• The problem: Gather every line from the items below that contains the word "water".

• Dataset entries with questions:
****************************************
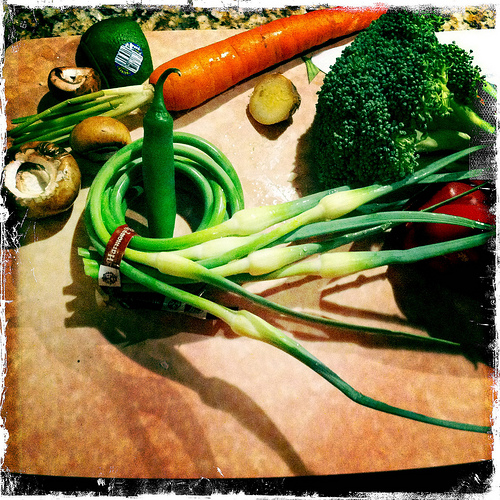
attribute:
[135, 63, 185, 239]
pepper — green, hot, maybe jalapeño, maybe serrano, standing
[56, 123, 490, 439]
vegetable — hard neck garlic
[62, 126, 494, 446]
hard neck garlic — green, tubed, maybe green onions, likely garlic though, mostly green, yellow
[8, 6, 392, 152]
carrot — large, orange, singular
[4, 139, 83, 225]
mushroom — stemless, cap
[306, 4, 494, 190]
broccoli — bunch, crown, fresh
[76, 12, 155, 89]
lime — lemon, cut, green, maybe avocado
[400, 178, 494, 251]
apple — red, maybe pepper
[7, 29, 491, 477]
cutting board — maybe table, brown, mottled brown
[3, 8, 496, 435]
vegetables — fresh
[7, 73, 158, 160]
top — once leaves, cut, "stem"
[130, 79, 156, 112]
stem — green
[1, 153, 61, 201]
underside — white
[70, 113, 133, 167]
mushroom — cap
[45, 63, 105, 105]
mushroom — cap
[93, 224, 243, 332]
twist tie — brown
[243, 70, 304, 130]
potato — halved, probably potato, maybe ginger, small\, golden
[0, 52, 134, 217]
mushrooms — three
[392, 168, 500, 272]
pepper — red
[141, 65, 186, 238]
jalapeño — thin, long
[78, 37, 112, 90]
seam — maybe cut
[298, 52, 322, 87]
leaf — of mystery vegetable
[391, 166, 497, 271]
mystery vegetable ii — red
****************************************
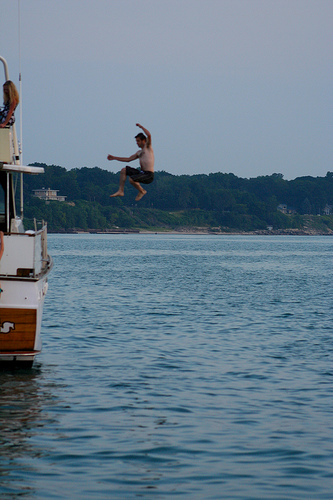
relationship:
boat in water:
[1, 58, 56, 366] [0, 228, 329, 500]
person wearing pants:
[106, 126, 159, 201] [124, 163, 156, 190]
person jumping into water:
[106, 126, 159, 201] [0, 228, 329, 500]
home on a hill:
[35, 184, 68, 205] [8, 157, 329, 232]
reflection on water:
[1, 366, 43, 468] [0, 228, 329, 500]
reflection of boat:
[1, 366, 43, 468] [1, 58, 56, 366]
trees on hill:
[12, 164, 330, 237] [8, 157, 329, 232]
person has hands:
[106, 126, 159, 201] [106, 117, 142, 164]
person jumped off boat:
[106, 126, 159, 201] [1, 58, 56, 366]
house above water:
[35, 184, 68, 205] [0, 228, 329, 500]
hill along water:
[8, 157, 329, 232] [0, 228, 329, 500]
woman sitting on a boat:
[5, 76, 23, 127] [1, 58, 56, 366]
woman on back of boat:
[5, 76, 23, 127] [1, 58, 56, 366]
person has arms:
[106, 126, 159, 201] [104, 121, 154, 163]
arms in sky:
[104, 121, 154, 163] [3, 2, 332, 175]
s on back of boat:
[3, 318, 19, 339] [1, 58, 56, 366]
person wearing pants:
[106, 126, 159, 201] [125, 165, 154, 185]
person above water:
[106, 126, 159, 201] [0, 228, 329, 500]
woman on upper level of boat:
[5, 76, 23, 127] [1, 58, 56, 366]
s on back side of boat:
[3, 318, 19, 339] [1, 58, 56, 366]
****************************************
• Solution to the exercise:
boat in water:
person jumping into water:
reflection on water:
house above water:
hill along water:
person above water:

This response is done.